CMK-Agent Bakery - Certificate Verify Error

Hello everyone,

We are trying to configure the agent bakery in our agents with HTTPS but we are getting an error that cannot verify the certificate. We placed the certificate in /etc/pki/ca-trust/source/anchors/certificate.pem and testing it works fine with HTTPS but when registering the agent we got the error written below.

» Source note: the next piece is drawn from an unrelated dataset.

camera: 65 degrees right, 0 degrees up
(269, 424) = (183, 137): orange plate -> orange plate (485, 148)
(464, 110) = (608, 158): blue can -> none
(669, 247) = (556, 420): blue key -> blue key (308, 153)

We appreciate your help with this error!!

CMK version:
2.0.0p31 (CEE)

OS version:
NAME=“Red Hat Enterprise Linux Server”
VERSION=“7.5 (Maipo)”
ID=“rhel”
ID_LIKE=“fedora”
VARIANT=“Server”
VARIANT_ID=“server”
VERSION_ID=“7.5”

Error message:
$ cmk-update-agent register --server $CMK_SERVER --site $CMK_SITE --host $CMK_HOST --protocol $CMK_PROTOCOL --user $CMK_USR --secret $CMK_PWD -v --trust-cert
Missing config file at /etc/check_mk/cmk-update-agent.cfg. Configuration may be incomplete.
Going to register agent at deployment server
Trying to import certificate from the server’s certificate chain but found no self-signed certificate or CA certificate. Aborting import.
HTTPSConnectionPool(host=‘$HOSTNAME’, port=443): Max retries exceeded with url: /$CMK_SITE/check_mk/register_agent.py (Caused by SSLError(SSLError(“bad handshake: Error([(‘SSL routines’, ‘tls_process_server_certificate’, ‘certificate verify failed’)])”)))
See syslog for details.

There is a difference in documented and thus expected behavior (yes, call it a bug). The agent updater currently only obeys certificates in the bundled certifi bundle or alternative certificates baked in via bakery configuration.

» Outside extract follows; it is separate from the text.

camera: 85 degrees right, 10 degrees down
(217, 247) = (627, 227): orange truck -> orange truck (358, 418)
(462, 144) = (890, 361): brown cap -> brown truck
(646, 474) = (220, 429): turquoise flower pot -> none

We are working on this. But it seems there is no quick solution in sight, since a lot of environments have to be considered (for example Python update script vs. bundled updater, Linux vs. Windows and so on).

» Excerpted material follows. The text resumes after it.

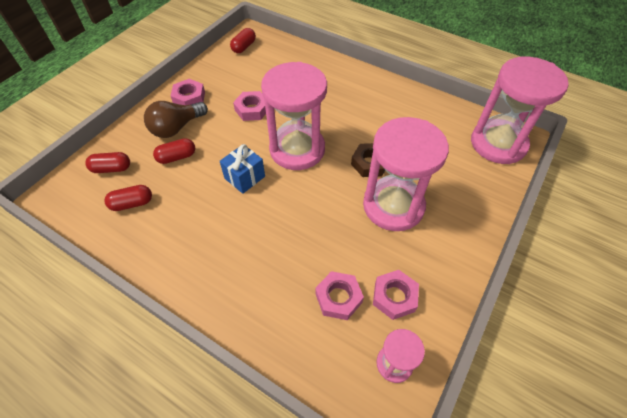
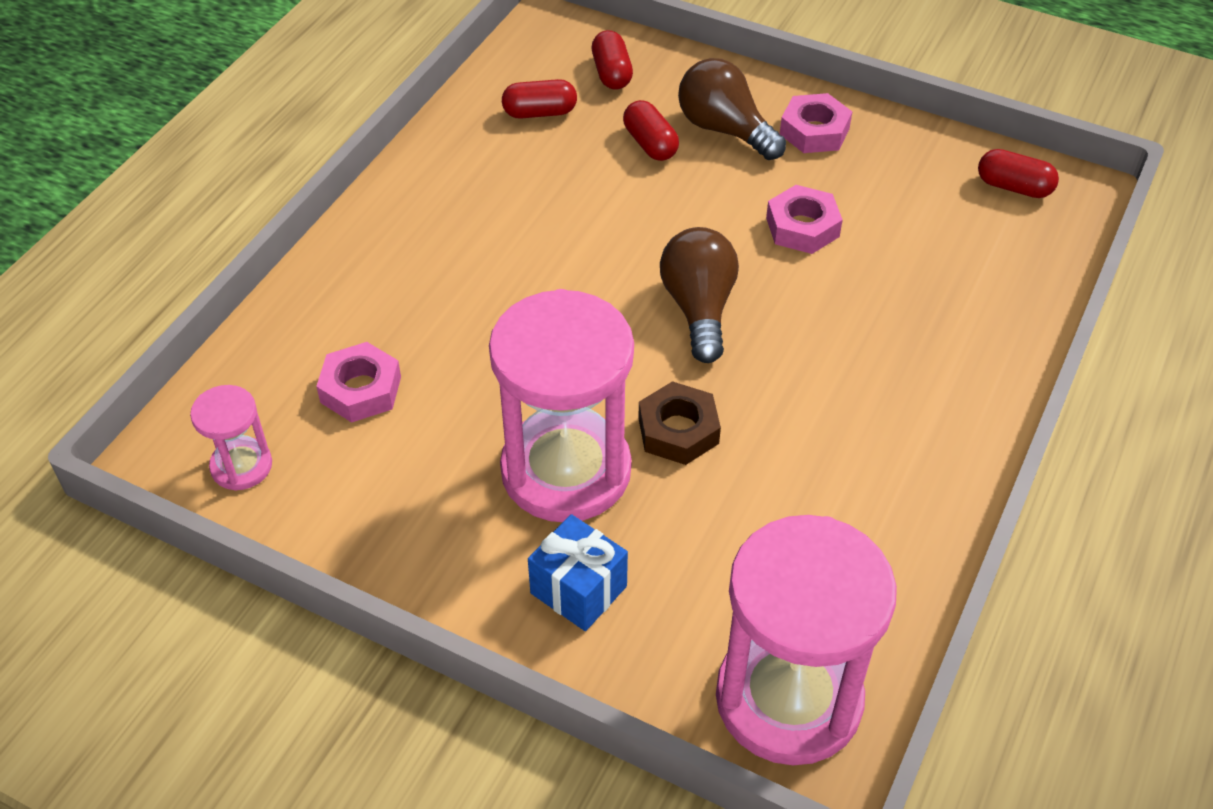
camera: 85 degrees right, 5 degrees down
(132, 203) = (540, 112): red capsule -> red capsule turned 75 degrees counterclockwise
(244, 177) = (613, 240): blue gift -> blue gift (578, 590)
(297, 149) = (699, 308): pink hourglass -> brown light bulb
(394, 297) = (360, 468): pink nut -> none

Please use the first point in “Certificates via Agent Bakery” as workaround for now:

We’ll update “Certificate Store” as soon as we can guarantee consistent behavior across all operating systems.

Hello,

Thanks for the information, we are still having some problems with the certificate validation. We chose to use the second option wich is the one were we configure the certificate in the agent update rule but when we bake the agent and update the certificate it fails to verify it:

requests.exceptions.SSLError: HTTPSConnectionPool(host=‘SLAVE01’, port=443): Max retries exceeded with url: /Site1/check_mk/deploy_agent.py (Caused by SSLError(SSLError(“bad handshake: Error([(‘SSL routines’, ‘tls_process_server_certificate’, ‘certificate verify failed’)])”)))
2023-03-13 09:50:10,767 ERROR: HTTPSConnectionPool(host=‘SLAVE01’, port=443): Max retries exceeded with url: /Site1/check_mk/deploy_agent.py (Caused by SSLError(SSLError(“bad handshake: Error([(‘SSL routines’, ‘tls_process_server_certificate’, ‘certificate verify failed’)])”)))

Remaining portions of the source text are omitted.